De telle sorte que cette institution n’a approuvé que trois candidats aux élections, parmi lesquels celui du président. Même si certains des candidats déboutés ont contesté la décision devant le tribunal administratif, jusqu’ici compétent exclusivement pour connaître des candidatures électorales, et ont obtenu gain de cause, l’ISIE a rejeté la décision du tribunal le 1er septembre. Ainsi, la société civile accuse l’institution de manque de neutralité, de manque d’impartialité.

Les proches de l’avocate Sonia Dhamani, détenue depuis mai pour « diffusion de fausses informations », dénoncent les mauvaises conditions de détention. Sonia Moreno Tunisie

Près de dix millions d’électeurs sont autorisés à voter dans 9 700 bureaux de vote répartis dans 5 017 centres. « Aujourd’hui, la donnée la plus importante sera la participation. La réponse de l’opposition n’a aucune importance », réfléchit le philosophe et écrivain espagnol Santiago Alba, qui vit en Tunisie depuis deux décennies.

Toutes les personnes consultées s’accordent à dire que la victoire reviendra à Kais Saied, en partie à cause de sa politique populiste. Le populisme comme forme de religion sécularisée. « Ils croient en lui (Kais Saied) comme s’ils croyaient en un prophète.
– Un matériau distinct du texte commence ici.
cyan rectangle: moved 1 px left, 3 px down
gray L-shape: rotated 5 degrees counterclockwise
Parce qu’il est arrivé en 2019 et qu’il n’était pas un homme politique, c’est tout. Il n’a jamais fait de politique. Il parlait un langage populiste dans le sens où il faut revenir en arrière. » aux fondamentaux. C’est un peu l’idéalisation du groupe social de la nation, mais sous une forme, disons, idéaliste. On idéalise l’unité, on idéalise la pureté du groupe et donc nous sommes contre tout ce qui est mélange », a expliqué Sami Ben Abderrahmane, juge à la retraite, dans une interview à EL ESPAÑOL.

De nombreux jeunes ont voté pour Kais Saied en 2019 parce qu’il était un professeur de droit solidaire de la Révolution et participant aux manifestations du Printemps arabe. Or, la professeure, militante politique et féministe Dhouha Kallali affirme désormais que «Kais Saied a travaillé avec Ben Alifait partie de ceux qui ont travaillé sur la Constitution de Ben Ali et qui pensaient qu’il deviendrait président avec la disparition de Ben Ali.
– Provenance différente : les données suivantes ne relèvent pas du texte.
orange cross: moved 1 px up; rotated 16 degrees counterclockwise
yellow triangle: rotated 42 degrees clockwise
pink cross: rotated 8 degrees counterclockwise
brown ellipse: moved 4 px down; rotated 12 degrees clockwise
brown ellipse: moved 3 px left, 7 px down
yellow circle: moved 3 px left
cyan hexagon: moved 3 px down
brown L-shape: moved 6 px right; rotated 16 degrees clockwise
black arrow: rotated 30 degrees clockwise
Il a consacré des années à son projet personnel de devenir président. Le problème, c’est que ce n’est pas un projet pour la Tunisie, c’est pour ses intérêts personnels. » Ses propos font dresser les cheveux sur la tête à quiconque l’entend expliquer qu’elle aussi est sortie en 2011 pour protester contre Ben Ali, et que « la situation va être pire. » « Que va-t-il se passer lundi ? Qu’allez-vous faire dans les cinq prochaines années ?, demande celui-ci.
jeune, « ça va détruire le reste de ce qui reste »déplore-t-il.

De nombreux citoyens n’iront pas aux urnes et d’autres voteront blanc. Bien entendu, la faible abstention profite à Kais Saied, c’est pourquoi les opposants ont mobilisé le vote en priorité. Hamdubi, chef d’entreprise, parfaitement habillé et cravate assortie, a été l’un des premiers citoyens à arriver au Passage, d’où est parti la manifestation vendredi.

« Je suis ici contre le décret présidentiel et pour les gens qui sont en prison. Je ne vote pas pour il n’y a pas d’autres candidatscar le président a déjà tout fait pour ne pas avoir de rivaux. « Je ne vais pas voter car ce sont les élections de Kais Saied », a-t-il déclaré.